Naturally, there were similar responses all across social media because Facebook is a racist potato salad that’s flavorlessly choking the color out of America. When the controversy made its way to The View, the panel was still split along predictable lines of who thought the Dixie Chicks had every right to say what they said (Whoopi, Joy, Sunny) and who thought they were out of line (Meghan, Abby).
Via Raw Story:
“I love the Dixie Chicks, though, and I think it’s time to move on because that was over 10 years ago, if not, longer,” McCain said. “They’re beautiful artists, and I think art is political. I don’t agree with what they did but I think they’ve more than atoned at this point.”
So what conservative, free-speech-advocate Meghan is saying is that there is a correct way to talk about politics, and it was okay to make the Dixie Chicks pay a 16-year penalty for a lack of said correctness in a political context. Interesting, interesting. Excuse me while I scream at the sun.
On a more deliciously petty note, did your brain do a double-take when Meghan McCain surprisingly said, “art is political”? That was her tossing Abby Huntsman right under the bus because just moments earlier Abby had said she hates it when musicians get political. She just wants to listen to some good tunes, y’all!

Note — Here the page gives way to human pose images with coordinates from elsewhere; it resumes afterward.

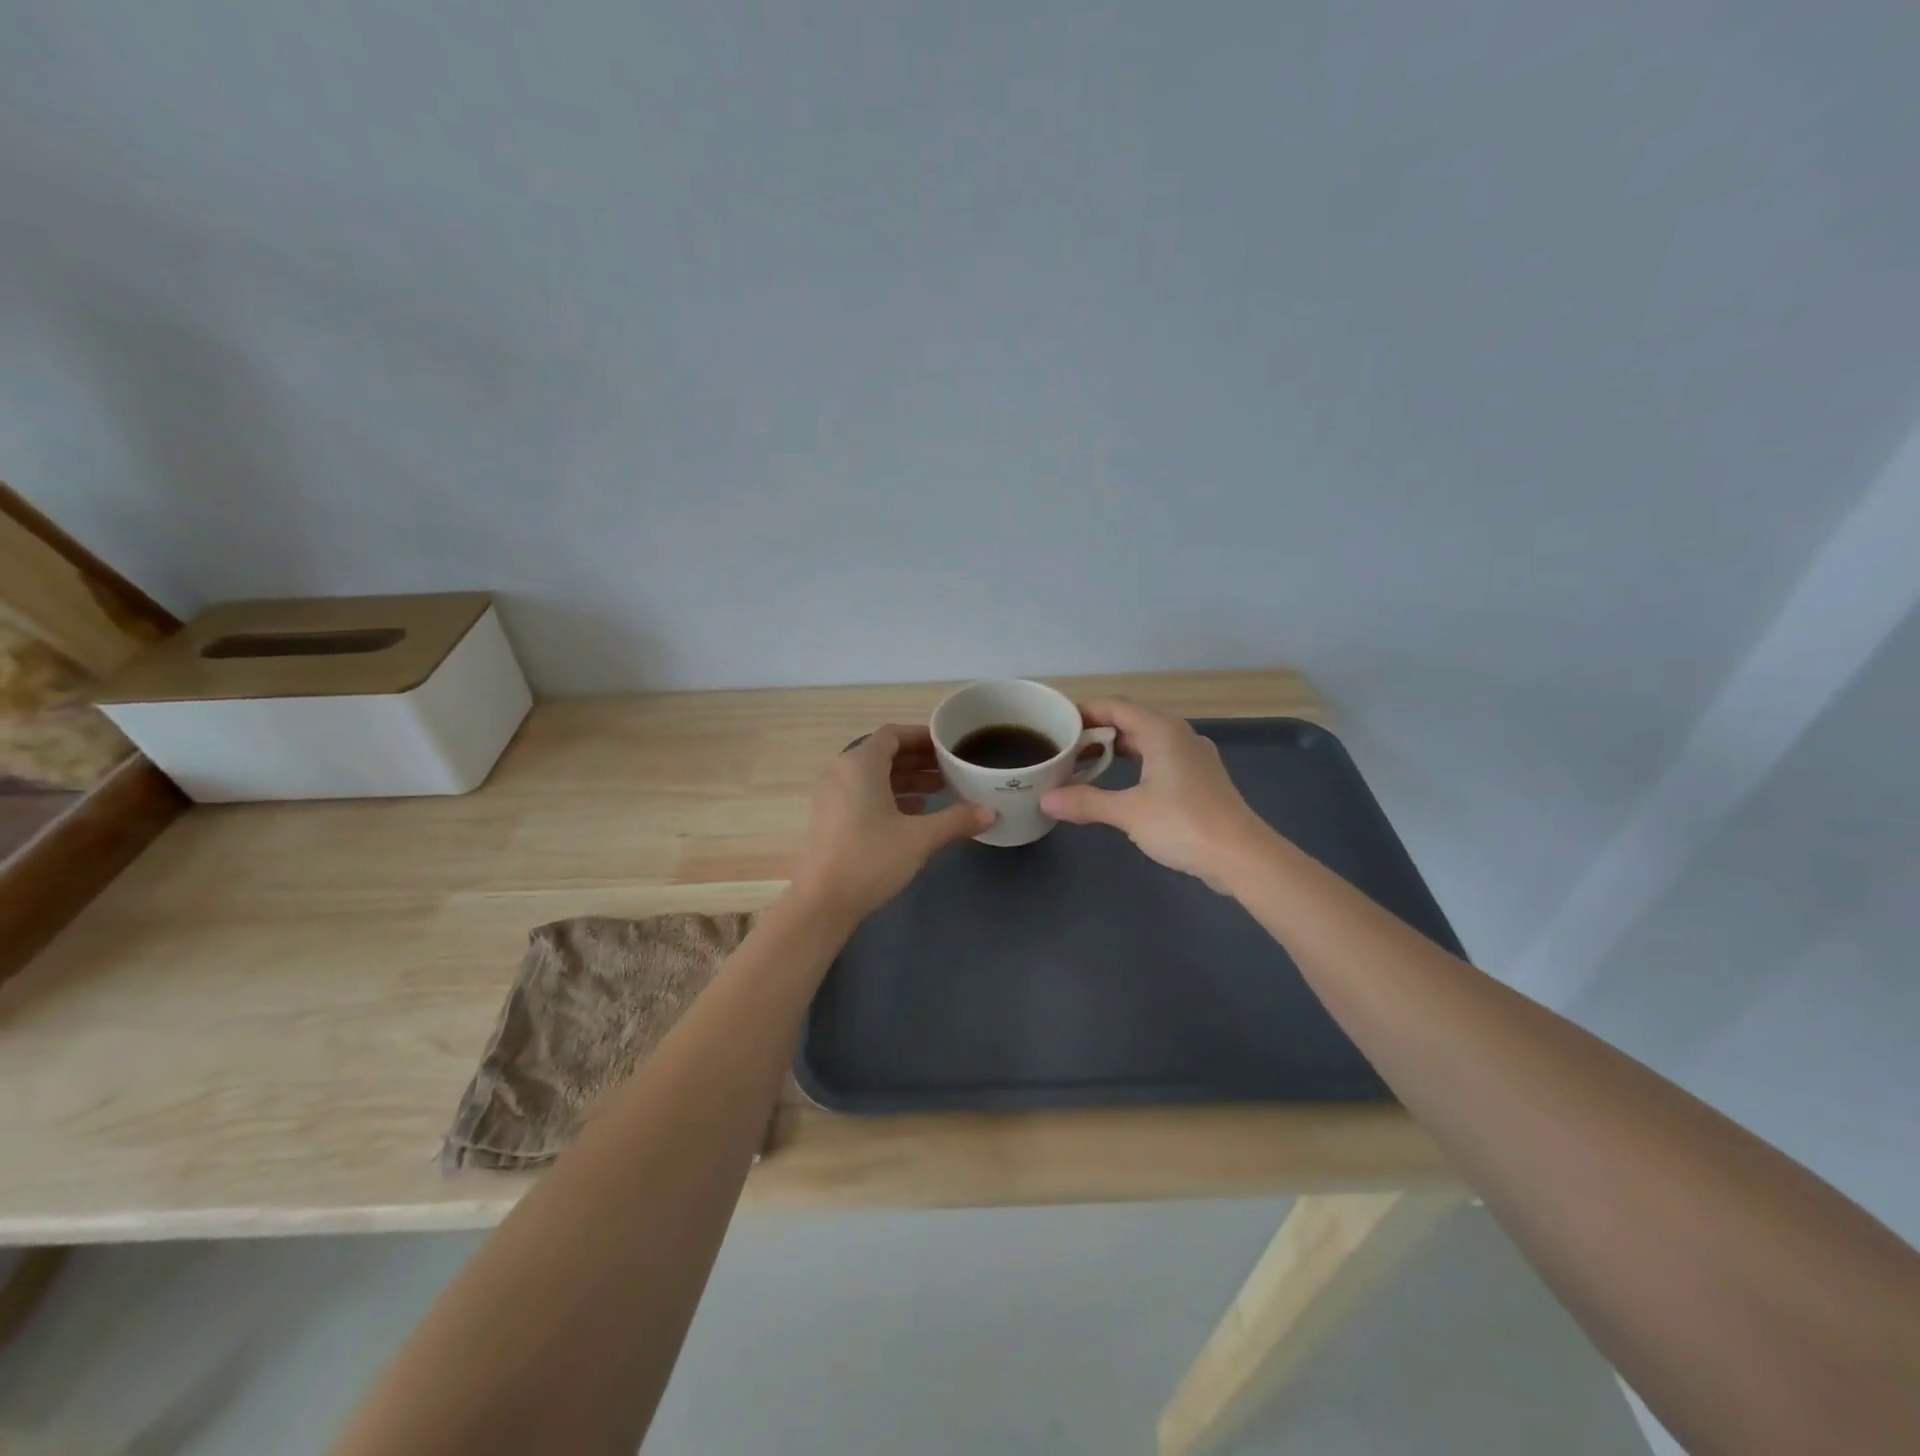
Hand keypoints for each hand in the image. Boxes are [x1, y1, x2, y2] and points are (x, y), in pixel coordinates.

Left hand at [789, 724, 993, 922]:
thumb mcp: (920, 838)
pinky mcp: (831, 819)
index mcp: (860, 765)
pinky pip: (864, 794)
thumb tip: (991, 812)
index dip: (921, 736)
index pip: (893, 734)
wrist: (823, 903)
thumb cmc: (871, 859)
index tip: (948, 745)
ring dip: (906, 779)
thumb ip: (956, 820)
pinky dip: (889, 796)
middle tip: (951, 768)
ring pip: (874, 776)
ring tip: (940, 789)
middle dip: (918, 759)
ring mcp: (832, 796)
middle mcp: (842, 772)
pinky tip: (915, 813)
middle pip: (884, 754)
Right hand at [1040, 699, 1266, 890]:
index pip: (1117, 707)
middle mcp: (1179, 736)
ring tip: (1086, 764)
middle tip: (1066, 747)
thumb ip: (1086, 802)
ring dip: (1118, 749)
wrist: (1242, 856)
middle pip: (1132, 721)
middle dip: (1098, 731)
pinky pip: (1160, 759)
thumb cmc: (1183, 824)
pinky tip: (1121, 784)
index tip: (1058, 722)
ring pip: (1148, 741)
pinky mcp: (1200, 780)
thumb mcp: (1128, 812)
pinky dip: (1136, 764)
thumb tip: (1046, 800)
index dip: (1086, 711)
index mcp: (1162, 731)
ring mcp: (1193, 758)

You can watch it in the clip below:
As for why Meghan would stiff-arm her alleged best friend in the face, again, let’s take a quick hop back to Monday where the panel tackled the nothingburger issue of Kamala Harris laughing at a guy who called Trump “retarded” at a recent town hall, which Harris apologized for. During the discussion, Abby mentioned the famous moment when John McCain shut down a woman at his rally who called Barack Obama an Arab. What’s amazing (to my evil ass) is Abby looked to Meghan for what she thought would be a reassuring nod of honoring the McCain legacy.

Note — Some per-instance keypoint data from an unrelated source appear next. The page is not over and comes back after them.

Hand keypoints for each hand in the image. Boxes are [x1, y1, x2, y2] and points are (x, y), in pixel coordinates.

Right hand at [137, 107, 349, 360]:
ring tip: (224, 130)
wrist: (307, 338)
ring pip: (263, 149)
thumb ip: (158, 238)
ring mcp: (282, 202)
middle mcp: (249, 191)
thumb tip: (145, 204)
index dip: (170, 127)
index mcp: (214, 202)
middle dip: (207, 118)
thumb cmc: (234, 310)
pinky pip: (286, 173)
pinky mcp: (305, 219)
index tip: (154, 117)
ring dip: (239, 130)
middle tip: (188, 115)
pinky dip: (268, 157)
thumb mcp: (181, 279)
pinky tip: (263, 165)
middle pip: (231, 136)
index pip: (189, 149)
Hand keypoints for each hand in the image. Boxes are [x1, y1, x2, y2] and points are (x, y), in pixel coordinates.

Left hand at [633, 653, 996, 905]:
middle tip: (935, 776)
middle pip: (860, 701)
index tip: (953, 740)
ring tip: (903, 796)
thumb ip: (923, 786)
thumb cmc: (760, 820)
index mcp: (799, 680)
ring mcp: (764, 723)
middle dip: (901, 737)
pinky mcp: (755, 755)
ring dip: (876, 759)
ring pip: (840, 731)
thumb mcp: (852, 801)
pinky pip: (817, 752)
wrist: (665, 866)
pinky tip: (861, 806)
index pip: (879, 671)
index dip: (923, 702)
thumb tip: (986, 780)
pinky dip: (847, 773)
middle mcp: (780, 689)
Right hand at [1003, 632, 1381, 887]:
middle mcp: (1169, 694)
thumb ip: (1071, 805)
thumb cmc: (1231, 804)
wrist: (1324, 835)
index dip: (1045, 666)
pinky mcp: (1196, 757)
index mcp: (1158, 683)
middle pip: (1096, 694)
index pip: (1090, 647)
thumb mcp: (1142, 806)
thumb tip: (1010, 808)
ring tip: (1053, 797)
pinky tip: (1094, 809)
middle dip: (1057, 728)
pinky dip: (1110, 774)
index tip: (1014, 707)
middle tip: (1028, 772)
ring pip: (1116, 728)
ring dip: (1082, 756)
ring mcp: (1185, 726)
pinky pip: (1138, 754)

Instead, Abby was greeted with this look and nothing but this look:
“No one MY FATHERs at this table but me. NOBODY!” — That face
Long story short, someone bided their time for a whole three days, but more importantly, the entire Dixie Chicks controversy was stupid and part of a long list of moronic steps America took to become a hillbilly gulag that makes children drink out of toilets in concentration camps. And I’ll say that on any continent. Send me to the moon, and I’ll yell that shit at a Martian.